• **SUPPLIED DATA**
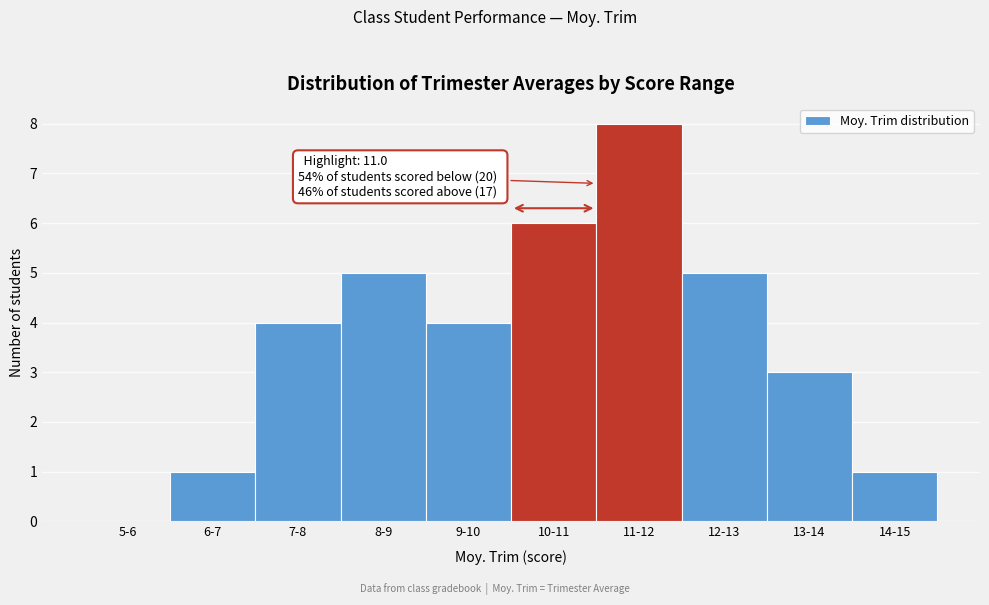

Reading left to right, list all the values displayed in this chart.

5-6=0	6-7=1	7-8=4	8-9=5	9-10=4	10-11=6	11-12=8	12-13=5	13-14=3	14-15=1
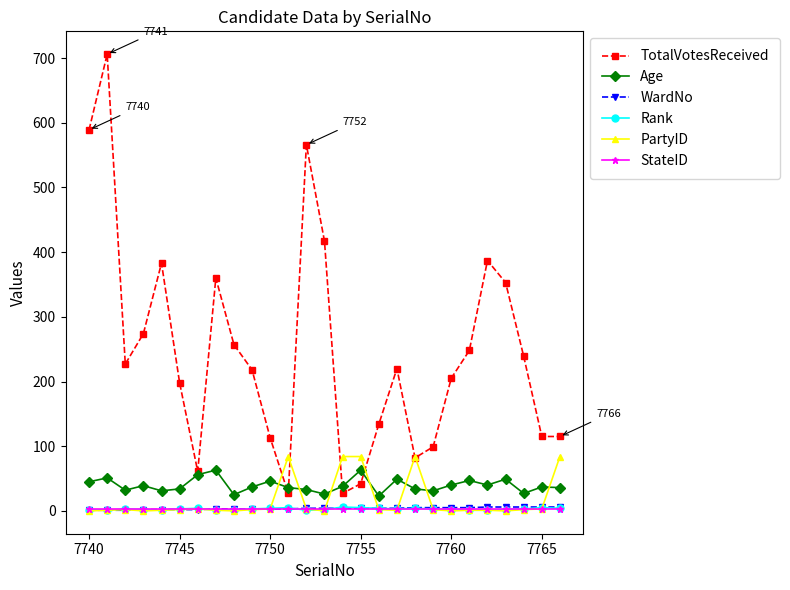

Which series has the widest spread of values?

TotalVotesReceived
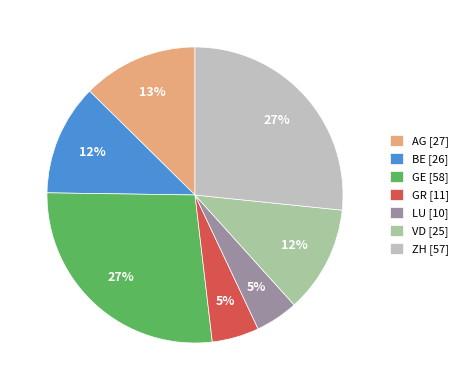

To the nearest percent, what portion does VD [25] represent?

12%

• **TASK**
Copy the rows above verbatim, from the line containing "TotalVotesReceived" through the end of the rows, and leave out the pictures.

• **FINAL ANSWER**
TotalVotesReceived

To the nearest percent, what portion does VD [25] represent?

12%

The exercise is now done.